The other night I was considering the way in which we can split a finite sum of any arithmetic function into two finite sums, one for it's odd and another for even index terms :
$$\sum _{k=1}^{n} \left( -1 \right) ^{k}a_{{k}}=\sum _{k=1}^{ \lfloor \frac{n}{2} \rfloor }a_{{2\,k}}-\sum _{k=0}^{\lfloor \frac{n}{2} \rfloor -\delta \left( \frac{n}{2},\lfloor \frac{n}{2} \rfloor \right) +1}a_{{2\,k+1}} $$
$$\quad\quad\quad\quad\quad\quad\quad\quad\quad\quad\quad\quad\quad\quad\quad\quad\quad\quad\quad\quad\quad\quad\quad\quad\quad\quad\quad\quad\quad\quad\quad\quad\quad\quad\quad\operatorname{(FS001)}$$
where:
$\delta \left( x,y \right) =\cases{1&$x=y$\cr 0&$x\neq y$\cr}$ $$\quad\quad\quad\quad\quad\quad\quad\quad\quad\quad\quad\quad\quad\quad\quad\quad\quad\quad\quad\quad\quad\quad\quad\quad\quad\quad\quad\quad\quad\quad\quad\quad\quad\quad\quad\operatorname{(KD001)}$$
And then I decided to be a little brave ask myself if this equality would hold for an infinite number of natural numbers:
$$\lim _{n\rightarrow \infty}\Bigl(\sum _{k=1}^{n} \left( -1 \right) ^{k}a_{{k}}\Bigr)=\lim _{n\rightarrow \infty}\Bigl(\sum _{k=1}^{ \lfloor \frac{n}{2} \rfloor }a_{{2\,k}}\Bigr)-\lim _{n\rightarrow \infty}\Bigl(\sum _{k=0}^{\lfloor \frac{n}{2} \rfloor -\delta \left( \frac{n}{2},\lfloor \frac{n}{2} \rfloor \right) +1}a_{{2\,k+1}} \Bigr)$$
$$\quad\quad\quad\quad\quad\quad\quad\quad\quad\quad\quad\quad\quad\quad\quad\quad\quad\quad\quad\quad\quad\quad\quad\quad\quad\quad\quad\quad\quad\quad\quad\quad\quad\quad\quad\operatorname{(IL001)}$$
Therefore the equality for the indefinite sum as follows:
$$\sum _{k=1}^{\infty} \left( -1 \right) ^{k}a_{{k}}=\sum _{k=1}^{\infty}a_{{2\,k}}-\sum _{k=0}^{\infty}a_{{2\,k+1}} $$
$$\quad\quad\quad\quad\quad\quad\quad\quad\quad\quad\quad\quad\quad\quad\quad\quad\quad\quad\quad\quad\quad\quad\quad\quad\quad\quad\quad\quad\quad\quad\quad\quad\quad\quad\quad\operatorname{(IL002)}$$
A preliminary investigation has lead to me holding a belief that this will be true in the event that $\sum_{k=1}^{\infty}a_{{k}}$ is a convergent sum, (therefore, as too are the sums on the right hand side of our equality above) however I have this unsettling feeling that even if for other arithmetic functions I use finite sum approximations to their divergent sums, and these results do indeed appear to confirm that the equality holds in the infinite limit, this will not always be the case and there will exist pathalogical residuals that are dependant on the specific arithmetic function in which they occur.
So my questions are:
1)Does this bad feeling I have about the indefinite extension of the equality have any merit to warrant further study?

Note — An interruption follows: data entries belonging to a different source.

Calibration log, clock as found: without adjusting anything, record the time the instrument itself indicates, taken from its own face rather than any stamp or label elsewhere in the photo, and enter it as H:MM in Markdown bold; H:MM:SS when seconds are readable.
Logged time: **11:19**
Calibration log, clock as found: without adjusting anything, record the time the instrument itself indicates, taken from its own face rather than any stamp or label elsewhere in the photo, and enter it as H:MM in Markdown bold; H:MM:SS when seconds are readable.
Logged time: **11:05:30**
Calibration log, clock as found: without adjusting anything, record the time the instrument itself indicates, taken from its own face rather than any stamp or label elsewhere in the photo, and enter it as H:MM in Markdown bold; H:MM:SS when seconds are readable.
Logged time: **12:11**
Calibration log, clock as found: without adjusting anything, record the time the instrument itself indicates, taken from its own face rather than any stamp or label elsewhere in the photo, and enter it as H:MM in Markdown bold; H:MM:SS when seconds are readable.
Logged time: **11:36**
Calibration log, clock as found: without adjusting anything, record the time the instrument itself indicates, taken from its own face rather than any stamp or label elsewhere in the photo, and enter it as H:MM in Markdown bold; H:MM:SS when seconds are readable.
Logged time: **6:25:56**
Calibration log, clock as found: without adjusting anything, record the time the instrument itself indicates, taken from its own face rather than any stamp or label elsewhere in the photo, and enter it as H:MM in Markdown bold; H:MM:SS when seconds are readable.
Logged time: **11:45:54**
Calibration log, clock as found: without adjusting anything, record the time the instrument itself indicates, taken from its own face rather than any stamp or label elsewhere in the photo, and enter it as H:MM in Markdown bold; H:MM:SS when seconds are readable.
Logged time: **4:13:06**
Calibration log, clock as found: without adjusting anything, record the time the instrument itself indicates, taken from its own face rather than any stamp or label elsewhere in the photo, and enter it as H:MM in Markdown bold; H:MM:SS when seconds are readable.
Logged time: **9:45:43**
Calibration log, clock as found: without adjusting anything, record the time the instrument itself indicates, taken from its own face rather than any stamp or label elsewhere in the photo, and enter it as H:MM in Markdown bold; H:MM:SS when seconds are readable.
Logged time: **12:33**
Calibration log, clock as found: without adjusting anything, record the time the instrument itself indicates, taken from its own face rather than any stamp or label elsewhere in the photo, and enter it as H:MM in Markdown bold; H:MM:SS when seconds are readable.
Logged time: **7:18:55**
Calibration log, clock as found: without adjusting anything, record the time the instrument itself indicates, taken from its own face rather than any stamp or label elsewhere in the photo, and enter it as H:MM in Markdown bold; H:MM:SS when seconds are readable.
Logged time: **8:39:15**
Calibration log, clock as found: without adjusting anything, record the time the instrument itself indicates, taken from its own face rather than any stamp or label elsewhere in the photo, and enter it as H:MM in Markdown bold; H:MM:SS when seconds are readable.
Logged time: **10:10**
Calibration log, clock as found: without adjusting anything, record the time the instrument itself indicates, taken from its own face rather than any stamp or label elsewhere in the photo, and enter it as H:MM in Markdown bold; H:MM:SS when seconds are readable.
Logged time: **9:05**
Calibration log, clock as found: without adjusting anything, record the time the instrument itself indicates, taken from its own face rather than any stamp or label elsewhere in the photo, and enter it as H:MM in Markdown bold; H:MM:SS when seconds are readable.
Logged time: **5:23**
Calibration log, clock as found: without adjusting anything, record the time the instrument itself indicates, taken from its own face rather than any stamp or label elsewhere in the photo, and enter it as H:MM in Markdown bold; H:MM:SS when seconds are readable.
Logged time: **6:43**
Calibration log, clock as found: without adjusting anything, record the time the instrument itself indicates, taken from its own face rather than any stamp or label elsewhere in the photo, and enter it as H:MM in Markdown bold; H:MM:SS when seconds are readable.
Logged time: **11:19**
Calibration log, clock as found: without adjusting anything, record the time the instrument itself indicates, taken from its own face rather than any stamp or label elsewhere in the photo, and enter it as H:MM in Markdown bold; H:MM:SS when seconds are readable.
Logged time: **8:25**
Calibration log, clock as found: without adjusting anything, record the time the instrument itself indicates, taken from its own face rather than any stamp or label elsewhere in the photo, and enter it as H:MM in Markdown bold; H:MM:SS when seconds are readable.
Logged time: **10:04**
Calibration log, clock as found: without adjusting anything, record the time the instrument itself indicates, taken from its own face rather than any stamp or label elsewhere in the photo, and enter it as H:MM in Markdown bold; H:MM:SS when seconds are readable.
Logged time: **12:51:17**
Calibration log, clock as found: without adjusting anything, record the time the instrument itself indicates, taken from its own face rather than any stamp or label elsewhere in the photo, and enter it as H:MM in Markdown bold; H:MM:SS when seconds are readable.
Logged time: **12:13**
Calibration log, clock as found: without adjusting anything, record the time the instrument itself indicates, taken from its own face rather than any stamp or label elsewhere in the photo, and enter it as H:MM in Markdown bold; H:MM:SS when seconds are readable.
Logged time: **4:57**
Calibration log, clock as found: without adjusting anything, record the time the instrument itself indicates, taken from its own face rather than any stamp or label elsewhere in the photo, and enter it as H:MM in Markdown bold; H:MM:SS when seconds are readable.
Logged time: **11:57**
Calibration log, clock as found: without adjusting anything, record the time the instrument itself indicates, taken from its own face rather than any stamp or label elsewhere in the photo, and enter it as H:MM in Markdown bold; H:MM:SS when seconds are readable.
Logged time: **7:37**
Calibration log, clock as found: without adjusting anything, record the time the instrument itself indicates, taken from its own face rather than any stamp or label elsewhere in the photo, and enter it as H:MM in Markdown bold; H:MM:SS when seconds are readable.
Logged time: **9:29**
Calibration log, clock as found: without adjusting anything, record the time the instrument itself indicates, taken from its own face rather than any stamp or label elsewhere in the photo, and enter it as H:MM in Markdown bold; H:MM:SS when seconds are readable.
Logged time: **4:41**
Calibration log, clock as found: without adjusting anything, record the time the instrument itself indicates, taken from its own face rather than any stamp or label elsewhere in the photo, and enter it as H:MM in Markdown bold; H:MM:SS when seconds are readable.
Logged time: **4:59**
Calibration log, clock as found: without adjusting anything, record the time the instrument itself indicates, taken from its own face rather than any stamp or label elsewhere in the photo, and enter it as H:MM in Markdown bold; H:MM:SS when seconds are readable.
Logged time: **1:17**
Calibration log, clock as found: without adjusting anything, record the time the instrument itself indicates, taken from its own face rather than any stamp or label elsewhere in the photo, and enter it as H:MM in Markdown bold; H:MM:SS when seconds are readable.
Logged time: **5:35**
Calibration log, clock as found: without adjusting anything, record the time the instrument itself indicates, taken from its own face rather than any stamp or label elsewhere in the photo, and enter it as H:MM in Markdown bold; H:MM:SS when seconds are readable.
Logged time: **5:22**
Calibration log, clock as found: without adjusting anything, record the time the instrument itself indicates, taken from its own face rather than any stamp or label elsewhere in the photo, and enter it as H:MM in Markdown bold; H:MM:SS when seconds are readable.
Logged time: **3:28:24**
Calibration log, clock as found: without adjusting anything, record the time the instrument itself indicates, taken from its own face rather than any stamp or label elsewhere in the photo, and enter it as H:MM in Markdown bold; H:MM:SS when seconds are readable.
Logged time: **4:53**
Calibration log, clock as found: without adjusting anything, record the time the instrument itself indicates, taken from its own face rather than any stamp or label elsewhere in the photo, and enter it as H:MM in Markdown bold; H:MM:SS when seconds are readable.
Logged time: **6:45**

2) If these non zero residual functions exist, would they serve as a good foundation for me to construct predicates a partition of the set of all arithmetic functions based on the nature of their from this equality?
Be nice please I don't like this subject very much.
If $a_k=(-1)^{k}\frac 1 k$ then all the three series under consideration are divergent so the equation is not valid. Howoever, if $\sum a_k$ and $\sum (-1)^{k}a_k$ are both assumed to be convergent then everything is fine.